# Gaggia 75 year Exhibition



## ERBeadle (May 2, 2010)

I am here to help anyone with Gaggia, Saeco and Caffitaly machines. I have 21 years experience with Gaggia as former MD of Gaggia UK and also as MD for Caffe Shop Ltd, we specialise in Gaggia machines.


----------



## Glenn (Jun 14, 2008)

Welcome to Coffee Forums UK

Nice to have a wealth of experience joining. Many of our members currently own, or started off with Gaggia machines.


----------



## Wren (Oct 2, 2013)

Hello and thanks for offering help - I posted the item below on the technical forum and I was referred to you on the new members' forum within the hour.

I've been given a wonderful Gaggia TS machine which is 10 years old, has been broken for 4/5 years but I'm certain it can be repaired. The only missing part is the filter holder and handle. There is a small leak at the brass outlet connection just to the left of the element (connects with the hot water tap) which seems straightforward to fix with a spanner and some ptfe tape and this will be affecting pressure. However the faults are more serious I think:

When I turn it on the light flicks red which is correct

The light stays on if there is no water in the tank which is correct

The boiler fills from the tank ok and I've tested the level sensor on the boiler and it seems to work ok.

====

> Your instructions
Reproduce the Gaggia forum thread above word for word, from its heading through its final line.

====

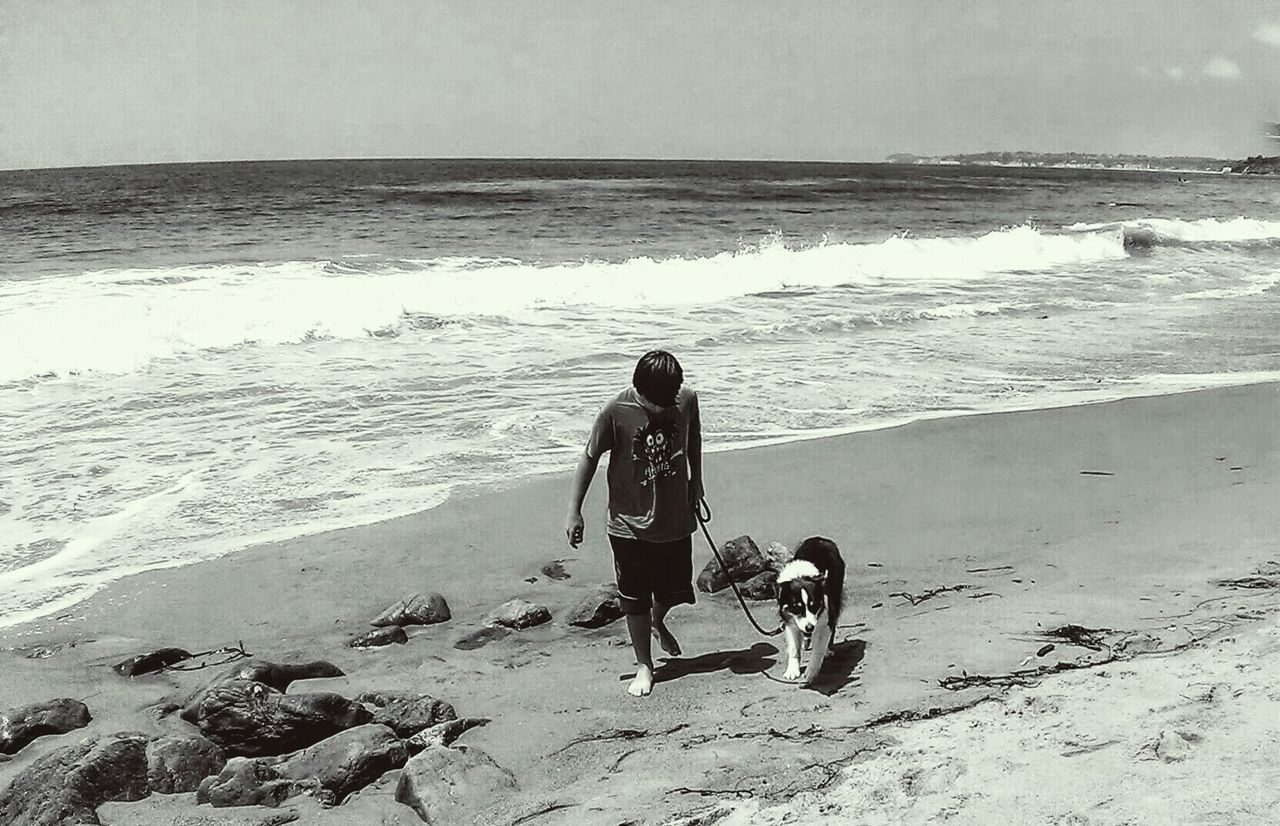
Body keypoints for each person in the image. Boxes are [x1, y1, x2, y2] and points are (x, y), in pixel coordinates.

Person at [564, 350, 704, 697]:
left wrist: (696, 481)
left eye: (670, 399)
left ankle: (658, 620)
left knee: (676, 590)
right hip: (628, 524)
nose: (666, 407)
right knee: (634, 598)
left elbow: (693, 438)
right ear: (639, 390)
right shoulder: (615, 410)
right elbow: (589, 456)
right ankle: (645, 664)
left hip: (673, 518)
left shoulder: (685, 399)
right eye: (657, 403)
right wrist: (574, 510)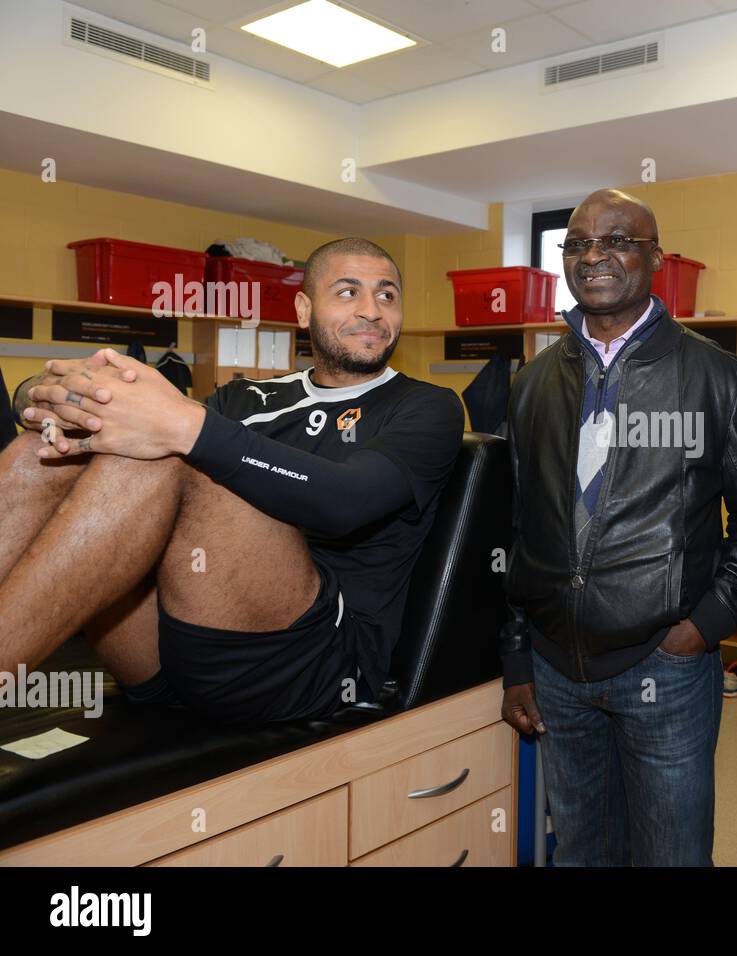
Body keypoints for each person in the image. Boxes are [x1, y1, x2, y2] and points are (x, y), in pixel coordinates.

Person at [0, 238, 464, 724]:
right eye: (348, 292)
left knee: (172, 449)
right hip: (169, 651)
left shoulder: (427, 407)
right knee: (43, 452)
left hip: (309, 661)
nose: (371, 310)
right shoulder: (246, 397)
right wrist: (36, 394)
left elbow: (346, 503)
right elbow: (119, 425)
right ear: (304, 310)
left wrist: (185, 426)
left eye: (387, 296)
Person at [498, 188, 737, 866]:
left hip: (665, 662)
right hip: (555, 666)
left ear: (655, 257)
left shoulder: (714, 374)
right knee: (582, 850)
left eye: (618, 239)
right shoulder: (533, 382)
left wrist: (709, 623)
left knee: (672, 854)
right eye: (576, 243)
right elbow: (518, 522)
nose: (593, 255)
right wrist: (518, 655)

====

> Your solution
# Gaggia 75 year Exhibition



## ERBeadle (May 2, 2010)

I am here to help anyone with Gaggia, Saeco and Caffitaly machines. I have 21 years experience with Gaggia as former MD of Gaggia UK and also as MD for Caffe Shop Ltd, we specialise in Gaggia machines.


----------



## Glenn (Jun 14, 2008)

Welcome to Coffee Forums UK

Nice to have a wealth of experience joining. Many of our members currently own, or started off with Gaggia machines.


----------



## Wren (Oct 2, 2013)

Hello and thanks for offering help - I posted the item below on the technical forum and I was referred to you on the new members' forum within the hour.

I've been given a wonderful Gaggia TS machine which is 10 years old, has been broken for 4/5 years but I'm certain it can be repaired. The only missing part is the filter holder and handle. There is a small leak at the brass outlet connection just to the left of the element (connects with the hot water tap) which seems straightforward to fix with a spanner and some ptfe tape and this will be affecting pressure. However the faults are more serious I think:

When I turn it on the light flicks red which is correct

The light stays on if there is no water in the tank which is correct

The boiler fills from the tank ok and I've tested the level sensor on the boiler and it seems to work ok.